Edit: I`ve tried bonded the both sides but there is a broken connection then.
If Ive bonded only one side (AP) connection is working but only via one vlan.

Get a drill and wire ethernet,
Up into the attic and back down or through closets etc…
Your best bet will be 2gig between the units 5ghz to share locally.
Anything else is sub optimal.
in fact I would buy the wireless wire 60hz and connect from lower floor to upper floor instead of what you are doing.
Or powerline

This is my home networok, mate.
I dont need the maximum speed up to Gb/s (I have only 50Mb net connection). But Id like to get better speed because sometimes I make big-data moving and my NAS is in the rack, so I`m connected only via wifi to the rack.
My idea is using the both wifi connection based on bonding direction.

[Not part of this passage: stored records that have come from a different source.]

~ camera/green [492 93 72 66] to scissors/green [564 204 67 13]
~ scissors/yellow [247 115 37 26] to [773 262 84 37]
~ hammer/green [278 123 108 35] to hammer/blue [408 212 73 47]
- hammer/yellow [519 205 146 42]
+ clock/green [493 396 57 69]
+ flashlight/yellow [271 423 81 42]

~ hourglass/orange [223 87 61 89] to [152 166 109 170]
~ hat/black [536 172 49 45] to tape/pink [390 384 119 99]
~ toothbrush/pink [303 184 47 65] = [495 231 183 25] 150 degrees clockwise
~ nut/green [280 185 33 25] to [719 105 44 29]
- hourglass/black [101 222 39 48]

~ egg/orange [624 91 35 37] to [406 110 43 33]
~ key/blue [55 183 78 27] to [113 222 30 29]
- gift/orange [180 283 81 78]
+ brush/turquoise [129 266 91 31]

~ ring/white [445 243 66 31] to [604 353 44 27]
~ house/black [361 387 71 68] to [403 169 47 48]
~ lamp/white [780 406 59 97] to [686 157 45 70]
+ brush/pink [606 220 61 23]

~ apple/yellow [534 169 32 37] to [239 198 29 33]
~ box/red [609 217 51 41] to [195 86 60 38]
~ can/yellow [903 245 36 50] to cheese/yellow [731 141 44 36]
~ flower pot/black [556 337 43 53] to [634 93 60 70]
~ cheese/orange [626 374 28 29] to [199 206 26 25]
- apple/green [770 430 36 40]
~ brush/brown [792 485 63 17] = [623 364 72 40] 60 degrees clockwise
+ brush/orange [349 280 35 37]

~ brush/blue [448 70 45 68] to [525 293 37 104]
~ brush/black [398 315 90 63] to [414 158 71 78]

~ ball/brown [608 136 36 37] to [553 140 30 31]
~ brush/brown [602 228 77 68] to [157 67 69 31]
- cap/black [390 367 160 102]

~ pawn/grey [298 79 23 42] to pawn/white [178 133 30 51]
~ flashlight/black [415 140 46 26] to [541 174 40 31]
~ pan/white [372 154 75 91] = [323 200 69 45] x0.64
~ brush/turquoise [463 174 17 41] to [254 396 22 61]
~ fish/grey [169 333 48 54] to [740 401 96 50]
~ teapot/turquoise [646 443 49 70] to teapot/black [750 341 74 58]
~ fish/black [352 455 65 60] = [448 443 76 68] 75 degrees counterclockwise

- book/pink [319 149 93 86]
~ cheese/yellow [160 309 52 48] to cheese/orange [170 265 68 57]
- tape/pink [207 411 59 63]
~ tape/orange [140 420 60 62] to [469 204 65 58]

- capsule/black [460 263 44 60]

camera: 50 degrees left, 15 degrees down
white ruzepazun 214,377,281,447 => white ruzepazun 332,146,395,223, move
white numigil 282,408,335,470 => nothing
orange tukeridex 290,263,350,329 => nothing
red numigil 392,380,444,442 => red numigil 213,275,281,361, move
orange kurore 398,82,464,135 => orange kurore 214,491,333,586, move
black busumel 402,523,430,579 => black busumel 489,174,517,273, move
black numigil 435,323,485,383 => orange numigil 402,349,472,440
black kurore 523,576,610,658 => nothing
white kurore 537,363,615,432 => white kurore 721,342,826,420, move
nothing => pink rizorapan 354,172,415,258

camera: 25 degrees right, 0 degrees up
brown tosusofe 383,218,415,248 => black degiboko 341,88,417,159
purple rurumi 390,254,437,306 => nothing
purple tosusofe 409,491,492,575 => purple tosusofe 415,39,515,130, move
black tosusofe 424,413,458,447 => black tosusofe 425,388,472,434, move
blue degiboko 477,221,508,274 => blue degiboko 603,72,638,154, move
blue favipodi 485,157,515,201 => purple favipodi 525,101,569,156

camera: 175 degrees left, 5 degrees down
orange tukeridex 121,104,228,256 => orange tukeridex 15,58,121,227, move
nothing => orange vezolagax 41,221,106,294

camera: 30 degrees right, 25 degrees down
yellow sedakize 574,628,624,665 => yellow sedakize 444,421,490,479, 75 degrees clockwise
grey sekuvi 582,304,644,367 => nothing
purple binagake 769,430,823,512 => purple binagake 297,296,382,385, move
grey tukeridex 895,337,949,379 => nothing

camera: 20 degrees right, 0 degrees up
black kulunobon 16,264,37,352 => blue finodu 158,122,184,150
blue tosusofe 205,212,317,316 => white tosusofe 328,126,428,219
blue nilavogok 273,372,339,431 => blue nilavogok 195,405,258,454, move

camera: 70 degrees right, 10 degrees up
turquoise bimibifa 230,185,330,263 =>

Sharing same radio for both uplink and client connections is bad to begin with.

Bonding works fine if both (all) member links are of approximately same speed, work reliably, without delay spikes. And most importantly: almost all transmit algorithms will use same link for all packets belonging to same connection (e.g. TCP connection between SMB client and server). Notable exception is balance_rr, which is not part of 802.3ad specification, it’s linux extension (do it should work fine between a pair of mikrotiks). However, ballance_rr can not guarantee in-order packet delivery and TCP stacks sometimes don’t like it (athough TCP should be able to handle it). If connection is UDP (e.g. NFS over UDP), things are even worse because application should be able to handle out-of-order drlivery and quite many applications can’t.

WiFi is simply not fit for masive throughputs in non-ideal conditions.